You click this extension’s icon to save the current link in the browser window to the Pocket servers, where you can access it from your user account landing page. If Pocket recognizes a link leading to an article, only the page’s main body of text is displayed in a simplified layout, making it easier to read; images and videos are also presented without the extraneous text and graphical elements that may surround them in their original web pages. Your curated links are synced to any mobile devices (smartphones, tablets) for which you’ve installed the Pocket app, so you can read or view them while on-the-go.

TinEye
TinEye

With this extension, you can right-click an image to see if copies of it show up elsewhere online, including: a larger resolution version, one that has not been modified (such as, if you want the source image that appears in a collage or meme), or, if you are the copyright owner, any sites using it without your permission. This extension pulls its results from the image search service TinEye. Chrome already has such a feature built-in, which uses Google’s own reverse image search. Microsoft could update Edge to do the same from their Bing image search, but a TinEye extension could still be helpful for providing additional results.

NoScript
NoScript

This is one of the most popular Firefox extensions with over 2 million users.
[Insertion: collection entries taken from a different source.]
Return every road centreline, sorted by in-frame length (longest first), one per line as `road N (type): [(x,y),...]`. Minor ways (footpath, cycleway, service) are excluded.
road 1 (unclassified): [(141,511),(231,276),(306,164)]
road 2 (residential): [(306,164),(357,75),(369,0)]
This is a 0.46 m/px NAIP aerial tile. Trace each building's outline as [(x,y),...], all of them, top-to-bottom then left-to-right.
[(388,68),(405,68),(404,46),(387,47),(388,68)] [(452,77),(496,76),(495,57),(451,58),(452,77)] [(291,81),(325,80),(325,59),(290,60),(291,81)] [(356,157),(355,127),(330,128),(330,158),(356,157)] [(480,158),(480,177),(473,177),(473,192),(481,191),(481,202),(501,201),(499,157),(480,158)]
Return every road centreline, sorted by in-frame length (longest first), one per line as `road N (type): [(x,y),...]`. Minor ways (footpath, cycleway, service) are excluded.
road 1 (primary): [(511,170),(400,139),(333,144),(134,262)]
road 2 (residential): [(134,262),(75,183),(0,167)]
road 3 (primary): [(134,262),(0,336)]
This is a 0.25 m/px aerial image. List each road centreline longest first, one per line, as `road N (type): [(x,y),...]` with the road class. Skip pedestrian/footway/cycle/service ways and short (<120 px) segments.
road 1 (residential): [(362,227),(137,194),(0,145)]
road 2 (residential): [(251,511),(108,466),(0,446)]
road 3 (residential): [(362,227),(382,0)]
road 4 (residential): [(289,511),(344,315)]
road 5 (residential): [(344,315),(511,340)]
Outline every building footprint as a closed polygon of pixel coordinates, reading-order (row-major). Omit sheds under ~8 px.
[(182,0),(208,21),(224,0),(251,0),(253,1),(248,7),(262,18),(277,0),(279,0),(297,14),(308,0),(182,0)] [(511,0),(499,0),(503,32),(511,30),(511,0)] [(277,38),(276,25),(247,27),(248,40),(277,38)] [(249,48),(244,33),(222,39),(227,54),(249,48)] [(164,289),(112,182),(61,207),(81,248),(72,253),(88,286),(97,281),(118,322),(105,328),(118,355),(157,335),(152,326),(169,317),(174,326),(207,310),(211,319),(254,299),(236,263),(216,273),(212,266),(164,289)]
It blocks JavaScript, Java, and other executable code from running, providing an added layer of security in case a site with malware that tries to hijack your browser or OS. It can also help speed up a slow-loading site. Of course, many sites use JavaScript or other code for legitimate purposes, such as banking and shopping, and won’t function properly if you disable their underlying executables. So, NoScript lets you whitelist sites that you trust. The developer of NoScript never created a version for Chrome. The most popular alternative for Chrome users has been ScriptSafe, but this extension hasn’t been updated in over a year. An extension unrelated to NoScript, Noscript Lite, has had a more recent update, with versions for Chrome, Firefox and Opera.